(From Breath of Life, chapter 4)
Shay looked exhausted when she walked, coat over arm, into the office. Mildred understood nothing was more taxing for Shay than any kind of public display of her work.
“It wasn’t too bad,” she admitted, conceding by her tone that she always made too big a deal about these events. “I did alright.”
“I’m sure you did, dear. You always underestimate yourself. You’re absolutely charming, Shay,” she said, her feelings heartfelt.
A slight smile escaped. “Mildred, you are just so good for me. I wish I could tell you how much I appreciate you.”
“The feeling’s mutual, dear.”
She went into her office and plopped down into the soft supporting leather of her chair. She just sat, facing the windows. It had warmed up around 1 PM right about when she sneaked out after the luncheon to the alley and had a few drags from a cigarette. Her thoughts had drifted to Lonnie as they always did when she took her first inhaled breath of smoke. He was so brave. She’d remarked to him how amazing she thought it was that he was unafraid of anything.
“Shay, I have fear, but I’ve been trained to control it to keep me from making a critical mistake. The more you understand your fears, the more difficult it becomes for them to master you. And since my Savior tells me to ‘fear not’, then I figure He’s got things to the place where it’s pretty pointless for me to be second guessing Him.” She remembered his serious expression breaking into a smile. “What do you think?” And next he’d taken her face in his powerful hands, a few scars apparent, caressed her flaming cheeks with his thumbs and planted a delicious kiss on her waiting lips. A kiss that pleaded to go farther than either of them could even imagine, and just when it seemed like it would, he held back and slowly removed his lips, then his hands. “I want you to know I love you, Shay.”

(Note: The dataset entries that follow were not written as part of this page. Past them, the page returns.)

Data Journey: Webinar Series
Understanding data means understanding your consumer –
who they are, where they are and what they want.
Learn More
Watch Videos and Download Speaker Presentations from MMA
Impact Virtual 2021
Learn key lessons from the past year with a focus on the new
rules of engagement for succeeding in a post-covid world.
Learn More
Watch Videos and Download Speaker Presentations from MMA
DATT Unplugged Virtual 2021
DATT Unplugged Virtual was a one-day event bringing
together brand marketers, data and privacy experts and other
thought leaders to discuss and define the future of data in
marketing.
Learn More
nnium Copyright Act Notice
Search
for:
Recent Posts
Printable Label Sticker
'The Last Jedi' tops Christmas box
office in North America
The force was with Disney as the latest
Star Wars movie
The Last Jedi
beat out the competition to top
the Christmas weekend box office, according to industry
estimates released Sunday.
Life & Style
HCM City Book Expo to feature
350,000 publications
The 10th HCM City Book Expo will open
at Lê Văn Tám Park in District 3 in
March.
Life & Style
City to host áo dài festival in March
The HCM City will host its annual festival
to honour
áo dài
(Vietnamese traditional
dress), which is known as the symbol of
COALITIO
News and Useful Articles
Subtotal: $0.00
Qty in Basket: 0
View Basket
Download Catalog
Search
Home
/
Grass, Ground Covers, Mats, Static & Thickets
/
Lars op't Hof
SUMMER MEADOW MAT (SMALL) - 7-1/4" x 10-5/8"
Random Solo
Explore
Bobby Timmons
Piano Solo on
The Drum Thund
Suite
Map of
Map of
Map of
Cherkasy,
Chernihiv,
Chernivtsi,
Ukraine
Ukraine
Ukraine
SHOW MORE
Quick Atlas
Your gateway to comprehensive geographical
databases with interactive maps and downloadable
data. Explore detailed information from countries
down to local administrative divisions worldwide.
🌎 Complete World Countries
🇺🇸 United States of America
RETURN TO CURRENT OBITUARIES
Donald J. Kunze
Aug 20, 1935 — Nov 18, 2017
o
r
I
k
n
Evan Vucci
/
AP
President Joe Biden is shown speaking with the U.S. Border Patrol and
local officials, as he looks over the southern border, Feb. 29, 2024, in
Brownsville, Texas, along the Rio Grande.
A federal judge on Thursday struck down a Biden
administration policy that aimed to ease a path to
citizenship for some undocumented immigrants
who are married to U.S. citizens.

The tears came in a rush she hadn’t anticipated. “I love you, too, Lonnie,” she whispered to the windows. Quickly turning away she wiped her eyes and nose with Kleenex from the box on her desk and bent down to unlace her boots. She would work for awhile—there were words battering her brain to get them out on the screen. She better do it.
After an hour of absorbing herself in her writing, she stood, stretched, and looked down at the Tully’s entrance. There he was—the friendly man in the attractive suit who’d stopped to greet her this morning. Very good looking man, she observed. He had special eyes, blue like a summer sky, but in spite of his sureness, his eyes seemed to betray that confidence—a hesitancy, she guessed, in them. He had put her at ease, though, with his smiled greeting, and that wasn’t an easy thing to do—especially by a stranger. She decided she liked him and thought maybe she might see him more regularly if he often frequented Tully’s. That would be alright.
It was crazy to be like this. I couldn’t equate it to anything really—in fact, the anticipation of that dance with Linda Sutterman captured the feeling as well as anything, I think. Probably because then I was still excited by something as innocuous as one slow dance with a pretty girl, hoping it might eventually lead to a kiss, and, well, yes, even then, I hoped for more. My innocence was short-lived.
Fifteen came and went with my escapades into the sexual life of a teenage boy who really knew nothing more than being titillated and quickly satisfied by any good looking girl who was willing to let me push her a little farther and a little more until I got satisfaction. Since I thought the experience was fantastic, surely the girls did, too. I mean back then I thought they resisted because they thought it was proper to do so, not because they really had any desire to hold onto a gift they could never have back. Yeah, I was a real prize. Just for the record, all I got from Linda Sutterman were a few slow dances over the football season and two great kisses. Oh, and one slap across the face when I tried to stretch that second kiss into something more. Linda Sutterman had class. And convictions.
And I knew beyond a shadow of a doubt that this lady who leaned against the wall across the street from the building where I worked had both, too.
Again and again, Lord, apart from you, I can do nothing. Thank you for it all. In the Name of Jesus, Amen.